┌──

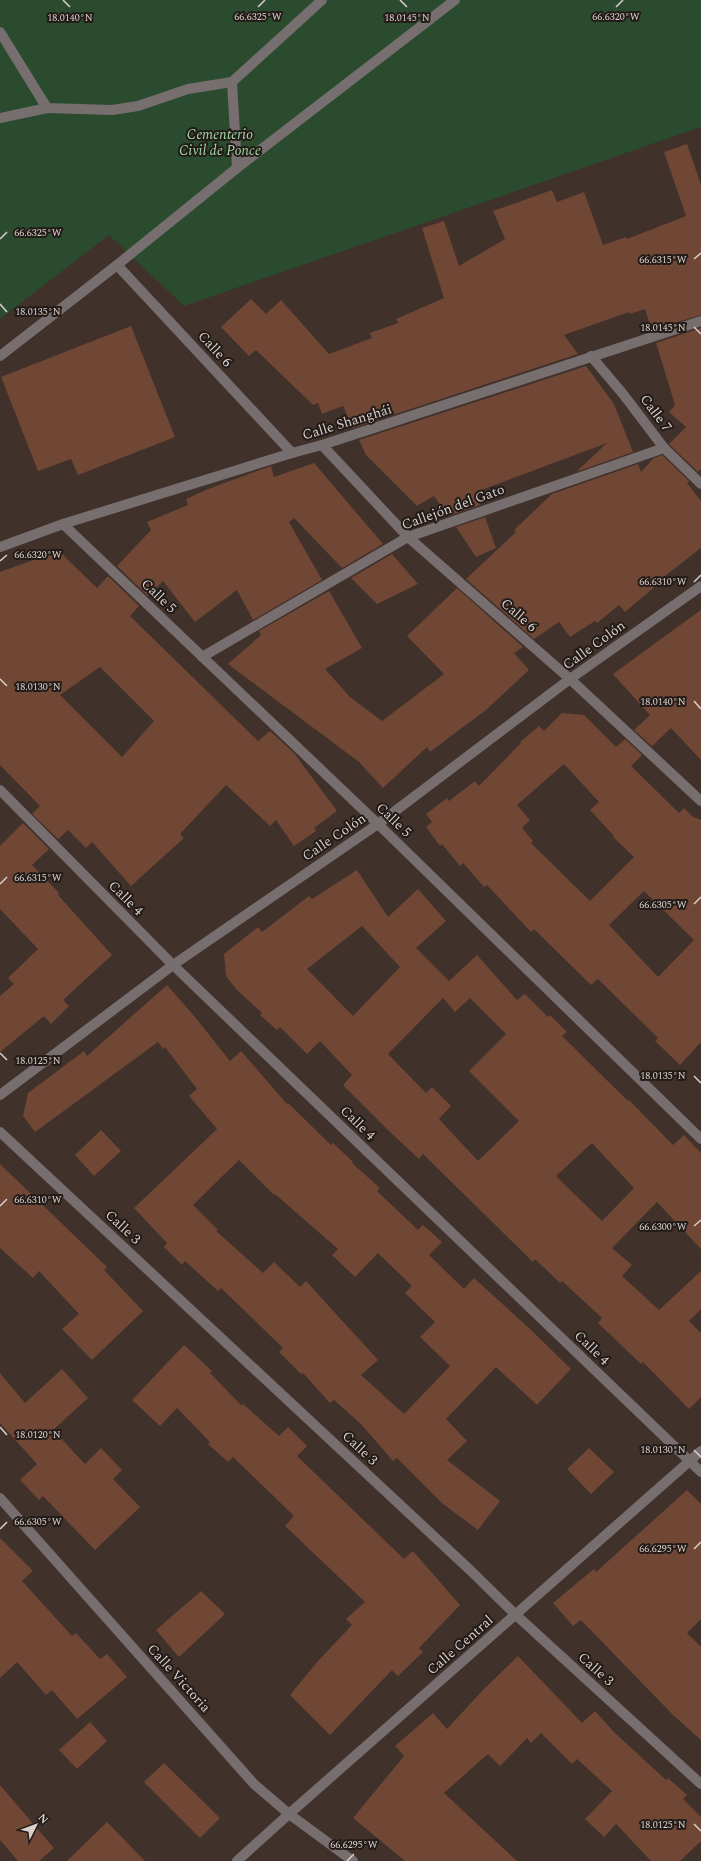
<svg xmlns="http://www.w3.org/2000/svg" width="701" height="1861" viewBox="0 0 701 1861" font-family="Spectral,serif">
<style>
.green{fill:#2b4b2e}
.building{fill:#704635;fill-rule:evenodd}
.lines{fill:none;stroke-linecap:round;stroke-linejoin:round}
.minor{stroke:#776e70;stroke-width:10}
.ticks{fill:none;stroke:#d9cfcb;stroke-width:1.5}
.labels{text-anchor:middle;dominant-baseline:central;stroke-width:4;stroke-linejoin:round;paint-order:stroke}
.park-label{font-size:14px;font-style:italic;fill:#a2daa4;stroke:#221b18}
.street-label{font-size:14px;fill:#d9cfcb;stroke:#221b18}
.ticks-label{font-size:10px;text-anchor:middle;fill:#d9cfcb;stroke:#221b18;stroke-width:4;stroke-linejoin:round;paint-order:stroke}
</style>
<rect width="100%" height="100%" fill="#40312b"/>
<path class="green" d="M0,0H701V127L184,306L109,235L0,319Z"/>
<g class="building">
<path d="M687,144L701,185V315L652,330L645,309L630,314L629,312L564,335L578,354L353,428L343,406L322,414L318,403L313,405L256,350L249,356L221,327L251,299L266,314L281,300L329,354L372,338L370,333L398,323L396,319L444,298L422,228L444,221L459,266L505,239L493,211L552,190L557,202L584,192L603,245L626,237L627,239L686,216L664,152Z"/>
<path d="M131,326L175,437L78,475L71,459L38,471L1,377Z"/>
<path d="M701,328V469L698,472L669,444L686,427L669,412L675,405L656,343Z"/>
<path d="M586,366L614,404L633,452L576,472L607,443L476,492L480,505L448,516L434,496L417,506L366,455L359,440Z"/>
<path d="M662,455L689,481L687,483L701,501V548L661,579L663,580L625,612L619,605L597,623L595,621L570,637L559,622L534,639L466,579L516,532L514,530L552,494L638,464L641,472L654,458Z"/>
<path d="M314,463L383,544L342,568L294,518L289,522L322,580L253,620L237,590L195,622L163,581L148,596L117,566L151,530L147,522L188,505L186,499L208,489L271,466L274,477Z"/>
<path d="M485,517L496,548L476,557L456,527Z"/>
<path d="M62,554L97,588L108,576L139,606L130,616L258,741L270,731L294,753L337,811L314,828L316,831L294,846L276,820L270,826L226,785L180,834L184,838L131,886L92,842L86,848L68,830L58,839L32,814L40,806L0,765V572L47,555ZM100,667L154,721L122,757L60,695Z"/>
<path d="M392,554L418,584L377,604L351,578Z"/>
<path d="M457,588L523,647L514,653L529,670L486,710L451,736L430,752L427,747L383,788L359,762L228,664L261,635L259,631L329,591L362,648L325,669L350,697L382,721L444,674L407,636Z"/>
<path d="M701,610V760L671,728L652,746L634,730L650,715L613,674Z"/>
<path d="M562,713L584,715L616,747L625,739L642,755L631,766L679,813L684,808L693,817L701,820V1042L680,1065L655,1041L658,1038L598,979L591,985L534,929L531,932L487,885L484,887L463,863L460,866L442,844L440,846L426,827L432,822L426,814L447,798L449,801L475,781L479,786L521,743L520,742L539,726L544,731ZM564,764L599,802L590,810L614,836L613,837L634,857L590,901L531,843L533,841L522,828L530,820L517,805ZM644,891L694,940L658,977L609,925Z"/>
<path d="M23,823L49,849L32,865L59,893L58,895L112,955L63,1000L69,1006L51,1024L44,1016L0,1052V996L14,984L8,978L38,949L0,909V846Z"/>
<path d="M357,870L388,917L418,889L446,921L416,948L449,981L477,955L517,1000L525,994L548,1017L550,1015L567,1032L562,1036L628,1101L629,1100L673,1145L684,1135L701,1153V1249L657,1202L612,1248L632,1265L622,1276L659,1310L701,1271V1309L689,1321L701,1333V1397L689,1409L643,1362L641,1364L598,1323L602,1318L562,1281L560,1283L535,1259L533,1262L423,1154L419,1159L390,1132L343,1085L352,1075L320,1041L307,1054L280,1027L277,1030L260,1015L262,1013L236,989L226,976L224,954L258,927L262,932L309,896L312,899ZM362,926L400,967L353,1016L307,969ZM443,998L455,1012L470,998L506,1034L469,1071L519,1121L478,1161L439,1119L451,1106L432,1087L426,1093L388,1054ZM592,1143L634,1188L602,1221L556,1176Z"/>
<path d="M167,985L195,1017L230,1061L241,1051L287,1104L288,1103L331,1145L333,1143L353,1162L352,1163L380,1188L377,1191L418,1230L423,1225L442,1242L429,1255L464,1289L474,1278L529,1328L571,1369L537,1405L496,1367L446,1419L467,1441L447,1460L500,1501L478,1530L443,1504L397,1458L393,1461L360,1423L334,1400L330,1403L303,1373L301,1374L279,1352L283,1348L221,1288L218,1291L185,1261L182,1265L164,1247L167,1243L134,1208L217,1129L189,1096L197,1089L165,1047L163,1049L158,1042L35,1132L23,1116L28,1093L84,1051L87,1056ZM239,1160L274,1195L275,1194L338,1249L332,1255L355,1277L378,1253L412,1286L405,1293L435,1322L420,1337L450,1366L404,1414L361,1375L378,1360L306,1281L300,1287L274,1262L263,1273L216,1231L218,1230L193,1205Z"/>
<path d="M101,1130L121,1151L94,1176L75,1155Z"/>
<path d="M0,1164L107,1267L104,1270L143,1311L92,1360L62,1329L79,1314L39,1271L33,1278L0,1248Z"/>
<path d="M184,1345L212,1371L210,1373L242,1406L243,1404L279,1436L288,1427L307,1446L297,1456L404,1559L413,1551L460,1605L419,1648L423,1652L398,1676L392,1670L330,1735L290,1695L318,1661L352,1625L346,1619L365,1602L285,1526L294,1516L233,1457L228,1462L208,1444L210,1442L177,1408L160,1426L132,1400Z"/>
<path d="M62,1369L88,1398L53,1430L85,1464L101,1448L122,1470L113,1479L140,1507L95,1550L43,1496L39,1500L20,1480L37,1464L0,1423V1373L25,1403Z"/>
<path d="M589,1448L614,1472L591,1494L567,1469Z"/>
<path d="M687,1490L701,1504V1619L687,1633L701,1647V1740L673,1715L581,1620L573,1626L553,1603L594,1569L596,1572Z"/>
<path d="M0,1538L33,1571L22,1581L72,1636L76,1633L100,1659L107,1654L127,1677L77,1719L52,1690L46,1695L17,1662L0,1678Z"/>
<path d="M201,1591L225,1614L179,1657L156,1630Z"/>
<path d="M518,1656L582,1723L595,1711L615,1733L666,1780L668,1778L687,1795L683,1799L701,1817V1841L680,1861H651L616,1824L604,1837L585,1819L612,1791L577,1759L572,1764L541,1733L531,1743L527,1738L500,1766L488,1754L444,1793L517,1861H405L353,1818L404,1756L395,1746L433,1713L447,1729L482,1691Z"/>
<path d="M90,1722L107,1741L77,1769L59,1750Z"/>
<path d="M164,1763L220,1818L200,1838L144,1782Z"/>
<path d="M0,1785L54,1848L39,1861H18L0,1840Z"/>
<path d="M107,1822L145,1861H67Z"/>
</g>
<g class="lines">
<g class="minor">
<path d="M0,32L47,108L112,110L138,106L188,89L232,82L322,0"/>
<path d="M232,82L237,168"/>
<path d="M0,118L47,108"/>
<path d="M117,265L292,453"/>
<path d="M0,356L117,265L237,168L455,0"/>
<path d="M591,356L623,394L664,448L701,484"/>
<path d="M322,445L408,537L570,679L701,801"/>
<path d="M63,524L378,824L701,1139"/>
<path d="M0,547L63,524L292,453L322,445L701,321"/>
<path d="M202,657L408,537L664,448"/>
<path d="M0,790L173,965L701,1472"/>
<path d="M0,1095L173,965L378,824L570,679L701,586"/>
<path d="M0,1132L470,1570L516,1615L701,1784"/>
<path d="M0,1498L254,1784L289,1814L353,1861"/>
<path d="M237,1861L289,1814L701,1451"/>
</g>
</g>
<path class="ticks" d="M63,0L70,7M400,0L407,7M258,7L265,0M616,7L623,0M0,239L7,232M694,259L701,253M0,304L7,312M694,327L701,334M0,561L7,555M694,582L701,575M0,679L7,686M694,701L701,709M0,884L7,877M694,904L701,897M0,1053L7,1060M694,1076L701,1083M0,1206L7,1199M694,1226L701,1220M0,1427L7,1435M694,1450L701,1457M0,1529L7,1522M694,1549L701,1542M694,1824L701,1831M347,1861L354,1854"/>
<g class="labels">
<g class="park-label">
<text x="220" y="134">Cementerio<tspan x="220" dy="16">Civil de Ponce</tspan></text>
</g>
<g class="street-label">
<text transform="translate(215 349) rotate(47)">Calle 6</text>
<text transform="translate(656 413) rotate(53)">Calle 7</text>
<text transform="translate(347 422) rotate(-17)">Calle Shanghái</text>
<text transform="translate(453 507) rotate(-20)">Callejón del Gato</text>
<text transform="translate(159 596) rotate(44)">Calle 5</text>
<text transform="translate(519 615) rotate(41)">Calle 6</text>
<text transform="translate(594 645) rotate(-36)">Calle Colón</text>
<text transform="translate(394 820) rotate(44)">Calle 5</text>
<text transform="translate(334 837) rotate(-34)">Calle Colón</text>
<text transform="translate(126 898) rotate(45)">Calle 4</text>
<text transform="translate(358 1123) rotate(44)">Calle 4</text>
<text transform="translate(123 1227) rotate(43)">Calle 3</text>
<text transform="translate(592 1348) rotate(44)">Calle 4</text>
<text transform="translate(360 1448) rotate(43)">Calle 3</text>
<text transform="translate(460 1645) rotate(-41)">Calle Central</text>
<text transform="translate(596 1669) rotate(42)">Calle 3</text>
<text transform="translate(179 1678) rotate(48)">Calle Victoria</text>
</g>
</g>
<g class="ticks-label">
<text x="258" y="20">66.6325°W</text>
<text x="616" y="20">66.6320°W</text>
<text x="70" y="21">18.0140°N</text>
<text x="407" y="21">18.0145°N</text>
<text x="38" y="236">66.6325°W</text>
<text x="663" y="263">66.6315°W</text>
<text x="38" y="315">18.0135°N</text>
<text x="663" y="331">18.0145°N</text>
<text x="38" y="558">66.6320°W</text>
<text x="663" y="585">66.6310°W</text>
<text x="38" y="690">18.0130°N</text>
<text x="663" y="705">18.0140°N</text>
<text x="38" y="881">66.6315°W</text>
<text x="663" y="908">66.6305°W</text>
<text x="38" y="1064">18.0125°N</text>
<text x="663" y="1079">18.0135°N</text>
<text x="38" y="1203">66.6310°W</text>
<text x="663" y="1230">66.6300°W</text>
<text x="38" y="1438">18.0120°N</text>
<text x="663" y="1453">18.0130°N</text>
<text x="38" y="1525">66.6305°W</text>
<text x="663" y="1552">66.6295°W</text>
<text x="663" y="1828">18.0125°N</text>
<text x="354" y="1848">66.6295°W</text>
</g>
<g transform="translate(36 1825) rotate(48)" stroke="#221b18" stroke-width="3" paint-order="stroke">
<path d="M0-3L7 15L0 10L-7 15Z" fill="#d9cfcb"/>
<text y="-6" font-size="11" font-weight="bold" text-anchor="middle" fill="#d9cfcb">N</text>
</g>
</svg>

└──

PROBLEM STATEMENT:
Your task is to copy every line in the entries that holds the string "lines".

SOLUTION TO THE PROBLEM:
.lines{fill:none;stroke-linecap:round;stroke-linejoin:round}
<g class="lines">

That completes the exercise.